The Tour was a gift in and of itself that I am grateful for - it forced me to still make time between dyeing oodles of skeins of sock yarn for the Sock Summit and labeling, and packing, and contemplating sending all this hard work into the ethers of UPS and cross country shipping and still not baring my fangs or even trying to bite anyone for some spinning and spinning is truly my most peaceful state. Okay, I fess up - I did TRY to bite someone but he really wanted me to anyway and that's a story for another day, or not at all -snork. I admit that somewhere around the middle, when I fell behind a bit, I started to feel like growling a bit. "What was I thinking, I'm so freaking stupid to think I can do all of this at once," was something like what I heard being muttered in my head as I slapped myself repeatedly over the head with yarn. I mean, it was squishy handspun yarn so, you know, it didn't hurt or anything. Frankly, with all the chaos going on around here this summer - after a bit of getting used to - it felt quite good LOL - such is the sinister nature of the stress beast. Ah well, if you're going to beat yourself up - better to do it with lovely handspun yarn, non?
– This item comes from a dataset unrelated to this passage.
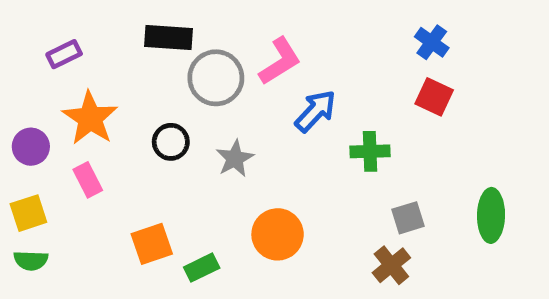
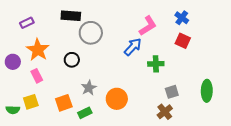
pink L-shape: (280, 61) -> (148, 26), moved
gray star: (235, 158) -> (89, 88), moved
yellow square: (28, 213) -> (31, 102), moved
Then (queue light bulbs and happy songs in the background) it all just clicked. I remembered why I was there, what was important and that the whole purpose of it all was to enjoy the spinning and the peace it brings me. That's what I love about sports. And, yes, I consider this a sort of sport when done in this manner - it is like any other game or event wherein one sets or is met with a goal and one kills oneself to get to the goal and sometimes one wins and sometimes one is there to learn or remember something else - the love of play. After that, I stopped counting skeins and just tried to keep the time each day to spin a bit. It really got fun, again, and I stretched out in ways that aren't able to be counted.
You might already know that I'm the crappiest spindle spinner alive. You might also have figured out that I do nothing to help myself dispel this title because I don't practice, I don't like it, and I don't ever finish what I start. Not this time. What you see on the spindle, here, is a first - one whole Abby batt (squeal) spun and ready to be removed so I can spin the other and ply them - it will be my first 'real' skein. I've spindle spun some smallish skeins before but never an actual 'normal' sized skein so, you know, I'm beaming and looking all happy and proud and goofy at the moment. I've found out these things: 1) I still suck at it. Seriously. The batts are divine. The spindle is awesome. I still suck, take my word for it. 2) the strange thing is, I no longer care that I suck - I am loving taking the spindle in the car, to the library, up to the mill for those times (though they are tragically few) when I just have to stand around and wait for a bit. And, you know what? Since I'm spinning during those times, I'm sucking less - Woot! Must be that stint on the Tour wherein I was treadling for the Team Suck Less - another great creation by Abby. and 3) because I'm sucking less, I'm liking it more. Please forget the don't finish what I start part because I am not ready to linger in the reality pool beyond hopeful thoughts so I'm forgoing the opportunity to bash myself at all - someday, I'll be better at finishing. For right now, I'm liking being better at remembering the love of play.
Did I not introduce you to the beauties in this pic, yet? Oh, they are, starting at the top, a 380 yd skein of sock yarn from a blend of CorrieX and Cotswold Hogget gray fleeces, very silky and lustrous and squishy like handspun farm grown wools are supposed to be. Then, at the front (supporting the spindle with grace) is a skein of 'Tiny Dancer' Roving and 'Raven' batts plied together and some Cotswold singles in Queen Mermaid.
And, because I am just mean and shriveled enough in my tiny yarn heart to pick a favorite - I'll throw on the cabled 4 ply of this month's Happy Hooves Batt Club installment, 'Neptune's Lair' batts. Because, you know - I like Mermaid stuff. I know, a total surprise, huh? LOL.